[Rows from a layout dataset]
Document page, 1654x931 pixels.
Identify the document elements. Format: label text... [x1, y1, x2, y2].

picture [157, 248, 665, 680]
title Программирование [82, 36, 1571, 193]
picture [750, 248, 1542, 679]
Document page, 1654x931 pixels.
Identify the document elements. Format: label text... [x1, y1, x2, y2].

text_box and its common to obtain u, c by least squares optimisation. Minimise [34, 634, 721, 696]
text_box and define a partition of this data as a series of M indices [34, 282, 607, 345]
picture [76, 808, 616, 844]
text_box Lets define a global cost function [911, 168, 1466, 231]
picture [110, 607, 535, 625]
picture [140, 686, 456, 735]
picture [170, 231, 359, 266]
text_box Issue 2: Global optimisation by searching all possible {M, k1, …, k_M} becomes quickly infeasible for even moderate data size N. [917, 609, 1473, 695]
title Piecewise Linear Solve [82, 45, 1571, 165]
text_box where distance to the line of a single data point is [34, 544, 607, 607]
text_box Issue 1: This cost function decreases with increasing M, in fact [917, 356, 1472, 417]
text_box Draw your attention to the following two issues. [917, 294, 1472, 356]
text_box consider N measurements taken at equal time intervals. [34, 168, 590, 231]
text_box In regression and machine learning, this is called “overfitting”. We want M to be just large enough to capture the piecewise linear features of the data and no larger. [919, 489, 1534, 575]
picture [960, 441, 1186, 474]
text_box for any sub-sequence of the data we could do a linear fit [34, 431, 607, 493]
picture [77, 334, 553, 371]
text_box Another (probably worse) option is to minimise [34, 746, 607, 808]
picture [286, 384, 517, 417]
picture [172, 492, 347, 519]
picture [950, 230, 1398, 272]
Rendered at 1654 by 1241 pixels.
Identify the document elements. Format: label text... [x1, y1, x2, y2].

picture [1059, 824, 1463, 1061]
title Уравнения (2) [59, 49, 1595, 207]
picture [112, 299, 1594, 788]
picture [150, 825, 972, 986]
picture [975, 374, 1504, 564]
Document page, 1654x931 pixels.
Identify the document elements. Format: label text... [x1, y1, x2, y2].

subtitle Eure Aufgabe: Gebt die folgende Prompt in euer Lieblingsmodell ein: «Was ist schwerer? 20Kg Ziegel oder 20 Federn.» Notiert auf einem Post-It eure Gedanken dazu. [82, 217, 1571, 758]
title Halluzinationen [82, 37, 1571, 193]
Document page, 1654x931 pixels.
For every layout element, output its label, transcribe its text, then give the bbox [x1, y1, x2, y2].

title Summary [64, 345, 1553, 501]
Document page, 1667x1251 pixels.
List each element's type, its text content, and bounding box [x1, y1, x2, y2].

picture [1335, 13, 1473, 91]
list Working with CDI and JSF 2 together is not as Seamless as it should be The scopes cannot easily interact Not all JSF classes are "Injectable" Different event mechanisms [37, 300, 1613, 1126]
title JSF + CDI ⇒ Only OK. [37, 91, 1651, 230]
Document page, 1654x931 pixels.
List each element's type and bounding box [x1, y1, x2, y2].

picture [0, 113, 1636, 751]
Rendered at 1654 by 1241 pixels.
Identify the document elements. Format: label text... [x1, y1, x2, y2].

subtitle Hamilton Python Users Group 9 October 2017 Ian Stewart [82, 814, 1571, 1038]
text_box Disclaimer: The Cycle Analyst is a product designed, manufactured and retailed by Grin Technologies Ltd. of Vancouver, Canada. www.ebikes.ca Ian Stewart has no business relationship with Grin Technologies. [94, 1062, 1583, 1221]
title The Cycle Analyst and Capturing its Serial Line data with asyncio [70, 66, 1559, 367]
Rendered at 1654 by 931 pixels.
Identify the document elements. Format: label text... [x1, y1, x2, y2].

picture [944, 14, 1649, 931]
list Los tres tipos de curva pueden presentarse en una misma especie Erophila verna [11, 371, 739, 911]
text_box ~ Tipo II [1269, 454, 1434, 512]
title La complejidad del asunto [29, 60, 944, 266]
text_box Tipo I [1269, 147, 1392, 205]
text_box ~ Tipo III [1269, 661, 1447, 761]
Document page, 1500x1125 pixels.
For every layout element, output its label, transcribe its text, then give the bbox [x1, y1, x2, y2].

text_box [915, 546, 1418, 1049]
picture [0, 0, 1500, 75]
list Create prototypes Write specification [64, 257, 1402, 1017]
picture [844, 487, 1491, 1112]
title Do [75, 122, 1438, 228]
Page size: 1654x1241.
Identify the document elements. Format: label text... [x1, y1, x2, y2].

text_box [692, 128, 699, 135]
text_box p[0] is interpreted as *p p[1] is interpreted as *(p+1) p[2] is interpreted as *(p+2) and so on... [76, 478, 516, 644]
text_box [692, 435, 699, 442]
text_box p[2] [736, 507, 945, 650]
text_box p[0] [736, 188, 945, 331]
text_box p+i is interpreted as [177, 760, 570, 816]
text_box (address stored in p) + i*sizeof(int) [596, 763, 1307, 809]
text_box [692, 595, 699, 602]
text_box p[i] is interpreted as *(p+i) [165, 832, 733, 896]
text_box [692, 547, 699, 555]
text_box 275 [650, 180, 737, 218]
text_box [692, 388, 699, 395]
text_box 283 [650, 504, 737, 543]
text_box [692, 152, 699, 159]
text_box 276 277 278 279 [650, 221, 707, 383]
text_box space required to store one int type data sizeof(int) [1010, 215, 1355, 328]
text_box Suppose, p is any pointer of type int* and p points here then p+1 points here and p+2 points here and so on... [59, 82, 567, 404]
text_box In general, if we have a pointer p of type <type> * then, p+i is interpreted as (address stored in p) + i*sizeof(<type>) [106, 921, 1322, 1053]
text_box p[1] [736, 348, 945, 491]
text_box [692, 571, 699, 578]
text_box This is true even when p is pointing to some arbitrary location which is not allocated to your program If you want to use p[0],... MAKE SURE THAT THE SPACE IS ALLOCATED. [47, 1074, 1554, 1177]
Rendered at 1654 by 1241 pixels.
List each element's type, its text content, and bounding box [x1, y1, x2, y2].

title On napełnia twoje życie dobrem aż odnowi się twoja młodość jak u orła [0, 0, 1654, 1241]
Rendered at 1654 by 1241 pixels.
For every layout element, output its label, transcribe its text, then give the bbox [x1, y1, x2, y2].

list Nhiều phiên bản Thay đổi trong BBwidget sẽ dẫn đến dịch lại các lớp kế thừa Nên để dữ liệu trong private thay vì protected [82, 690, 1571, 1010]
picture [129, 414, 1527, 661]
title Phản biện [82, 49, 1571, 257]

What to work on:
Return unchanged the items from the line with "Document page, 1500x1125 pixels." to the line with "title Do [75, 122, 1438, 228]", both lines included.

Answer to this exercise:
Document page, 1500x1125 pixels.
For every layout element, output its label, transcribe its text, then give the bbox [x1, y1, x2, y2].

text_box [915, 546, 1418, 1049]
picture [0, 0, 1500, 75]
list Create prototypes Write specification [64, 257, 1402, 1017]
picture [844, 487, 1491, 1112]
title Do [75, 122, 1438, 228]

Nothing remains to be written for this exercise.